I recently finished reading Factfulness: Ten Reasons We're Wrong About the World--and Why Things Are Better Than You Think. This book has been getting a lot of buzz lately. In my humble opinion, the buzz is merited. There's a reason Bill Gates is giving the book to every college graduate in 2018.
Seriously. If you read only one book this year, read this one.
On a meta level this book is a nice pick-me-up in the midst of the constant rush of bad news in our seemingly upside down world. I put Factfulness down agreeing with Hans Rosling. The world really is getting better! Nice. That was a good feeling to counter the constant shit storm of the news.
But, we're here to talk about how factfulness can improve your inbound program. So, let's dive in.
Beware The Negativity Instinct
Rosling's book is built around the examination of 10 instincts. One of the first he discusses is the negativity instinct. The core idea behind this instinct is that we only really hear about news when it's bad. This is a great reminder for our inbound programs.
It's tempting to have a knee-jerk reaction when something goes wrong and pull the plug on our entire program or a major initiative. The Negativity Instinct teaches us that this is the wrong thing to do. We need to step back and look at the whole program because the good things often aren't noticed; they're working as they should be. By examining the program using actual data, you can determine wether the negative news is really a game-changer, or a blip in a successful effort.

Dataset excerpts -

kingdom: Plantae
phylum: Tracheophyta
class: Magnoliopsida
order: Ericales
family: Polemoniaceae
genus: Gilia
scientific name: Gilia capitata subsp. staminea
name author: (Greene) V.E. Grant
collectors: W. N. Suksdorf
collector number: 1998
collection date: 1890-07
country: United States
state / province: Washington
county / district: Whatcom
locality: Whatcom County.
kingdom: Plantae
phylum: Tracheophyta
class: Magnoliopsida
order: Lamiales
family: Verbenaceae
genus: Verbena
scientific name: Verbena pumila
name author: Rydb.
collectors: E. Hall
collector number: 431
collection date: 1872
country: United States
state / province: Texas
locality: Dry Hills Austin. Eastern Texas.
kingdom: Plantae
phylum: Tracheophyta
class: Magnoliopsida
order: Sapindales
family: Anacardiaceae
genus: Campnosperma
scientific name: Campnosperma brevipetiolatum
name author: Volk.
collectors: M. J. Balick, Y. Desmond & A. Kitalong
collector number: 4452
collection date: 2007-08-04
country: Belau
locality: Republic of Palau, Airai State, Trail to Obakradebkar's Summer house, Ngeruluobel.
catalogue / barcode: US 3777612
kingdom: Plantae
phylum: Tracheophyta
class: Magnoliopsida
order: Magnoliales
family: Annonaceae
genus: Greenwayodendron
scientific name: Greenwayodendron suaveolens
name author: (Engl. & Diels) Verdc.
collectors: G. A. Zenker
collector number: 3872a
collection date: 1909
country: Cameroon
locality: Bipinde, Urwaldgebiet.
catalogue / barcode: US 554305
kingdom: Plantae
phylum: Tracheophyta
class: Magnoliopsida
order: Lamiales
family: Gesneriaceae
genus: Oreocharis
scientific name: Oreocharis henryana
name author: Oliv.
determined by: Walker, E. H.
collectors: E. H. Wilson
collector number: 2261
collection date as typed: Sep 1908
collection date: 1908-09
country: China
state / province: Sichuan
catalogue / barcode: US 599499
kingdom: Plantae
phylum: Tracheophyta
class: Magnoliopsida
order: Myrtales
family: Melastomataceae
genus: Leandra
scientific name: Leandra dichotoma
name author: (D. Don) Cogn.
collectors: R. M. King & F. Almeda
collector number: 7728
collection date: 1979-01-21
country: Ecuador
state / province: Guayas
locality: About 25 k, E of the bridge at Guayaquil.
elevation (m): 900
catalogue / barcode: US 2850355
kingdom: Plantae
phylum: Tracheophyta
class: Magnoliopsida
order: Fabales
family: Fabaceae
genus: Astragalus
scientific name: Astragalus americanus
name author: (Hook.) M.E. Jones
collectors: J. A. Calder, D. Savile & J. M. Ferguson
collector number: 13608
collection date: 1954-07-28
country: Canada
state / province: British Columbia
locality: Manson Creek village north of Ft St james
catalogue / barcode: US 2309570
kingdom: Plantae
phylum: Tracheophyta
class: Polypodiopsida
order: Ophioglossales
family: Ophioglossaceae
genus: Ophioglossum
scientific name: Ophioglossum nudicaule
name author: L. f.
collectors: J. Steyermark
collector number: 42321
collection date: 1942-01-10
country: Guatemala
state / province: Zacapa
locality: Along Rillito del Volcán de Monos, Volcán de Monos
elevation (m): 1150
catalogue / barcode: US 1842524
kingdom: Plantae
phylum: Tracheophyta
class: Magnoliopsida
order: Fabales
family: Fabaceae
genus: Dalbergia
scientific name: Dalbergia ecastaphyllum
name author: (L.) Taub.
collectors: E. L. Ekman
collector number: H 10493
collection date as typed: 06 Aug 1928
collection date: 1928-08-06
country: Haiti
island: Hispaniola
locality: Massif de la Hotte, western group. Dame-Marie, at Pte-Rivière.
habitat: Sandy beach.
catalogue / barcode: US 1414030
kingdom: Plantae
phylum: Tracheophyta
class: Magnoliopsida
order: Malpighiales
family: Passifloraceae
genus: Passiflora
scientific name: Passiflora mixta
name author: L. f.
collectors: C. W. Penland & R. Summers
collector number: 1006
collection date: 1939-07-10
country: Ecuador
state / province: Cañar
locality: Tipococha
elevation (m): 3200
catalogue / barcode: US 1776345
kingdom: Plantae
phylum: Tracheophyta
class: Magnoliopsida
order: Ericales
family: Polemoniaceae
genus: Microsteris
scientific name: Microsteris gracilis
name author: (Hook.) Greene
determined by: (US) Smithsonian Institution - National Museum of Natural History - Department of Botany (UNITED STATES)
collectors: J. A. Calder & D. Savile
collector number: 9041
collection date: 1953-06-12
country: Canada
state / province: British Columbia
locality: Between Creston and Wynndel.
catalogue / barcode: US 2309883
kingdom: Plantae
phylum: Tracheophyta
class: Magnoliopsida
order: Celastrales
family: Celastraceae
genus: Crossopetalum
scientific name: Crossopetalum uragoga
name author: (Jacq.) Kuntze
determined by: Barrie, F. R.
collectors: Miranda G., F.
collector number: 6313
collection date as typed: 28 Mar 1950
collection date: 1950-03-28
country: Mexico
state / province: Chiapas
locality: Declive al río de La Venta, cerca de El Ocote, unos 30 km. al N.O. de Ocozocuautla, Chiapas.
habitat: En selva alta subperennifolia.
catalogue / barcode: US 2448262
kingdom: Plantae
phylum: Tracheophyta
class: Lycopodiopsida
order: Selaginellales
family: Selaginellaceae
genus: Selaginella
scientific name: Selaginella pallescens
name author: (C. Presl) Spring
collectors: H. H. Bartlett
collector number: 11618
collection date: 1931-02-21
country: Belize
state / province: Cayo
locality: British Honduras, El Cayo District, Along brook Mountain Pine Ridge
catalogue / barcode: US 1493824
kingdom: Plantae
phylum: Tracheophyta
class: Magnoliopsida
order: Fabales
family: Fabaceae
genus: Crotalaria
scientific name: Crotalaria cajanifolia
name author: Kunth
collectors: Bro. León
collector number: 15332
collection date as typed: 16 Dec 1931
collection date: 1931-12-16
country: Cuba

Written task 1 -
Answer these questions from the post about Factfulness:
(a) Who is Bill Gates giving the book to in 2018?
(b) How many instincts is Rosling's book built around?
(c) According to the post, what does the Negativity Instinct teach is the wrong thing to do when something goes wrong?
Written task 2 - Render this sentence from the post about Factfulness in Spanish: "The core idea behind this instinct is that we only really hear about news when it's bad."
Written task 3 - Pick up the post about Factfulness and inbound programs after its last sentence and keep writing it.
The lines above play no part here.

Task answer 1 -
(a) Every college graduate.
(b) Ten.
(c) Having a knee-jerk reaction and pulling the plug on the entire program or a major initiative.

Task answer 2 - La idea central de este instinto es que en realidad solo nos enteramos de las noticias cuando son malas.

Task answer 3 -
You Results Don't Follow A Straight Line
As humans, we have an instinct to believe that trends will continue in a straight line in the direction they're currently heading. Factfulness teaches us that this usually isn't the case. They can come in S-bends, humps, slides, or doubling lines.
So, how does this apply to marketing? Well, it means that a successful program won't continue to be successful forever. You must always focus on optimization of your program to ensure that success continues. It also means that an underperforming program isn't bound to always underperform. You can make some strategic adjustments and turn things around.
Make Data-Driven Decisions, Not Urgency-Driven Ones
Hans Rosling reminded me that most decisions that feel urgent, aren't. His specific advice is super helpful:
- Take A Breath: If you feel like you have a life and death decision that needs to be made right now if your inbound program is to survive, walk away. Take some time to think clearly. You likely have the time.
- Insist On The Data: Any big decision needs to be made only after some data analysis. Make sure you have the relevant data set to understand what's really going on. This will enable you to make the right decision, rather than the quick one.
- Beware Of Fortune Tellers: Only trust people who tell you that they can't predict the future. If they can't acknowledge that they could fail, they may not be the right people to entrust with your program...or even your next decision.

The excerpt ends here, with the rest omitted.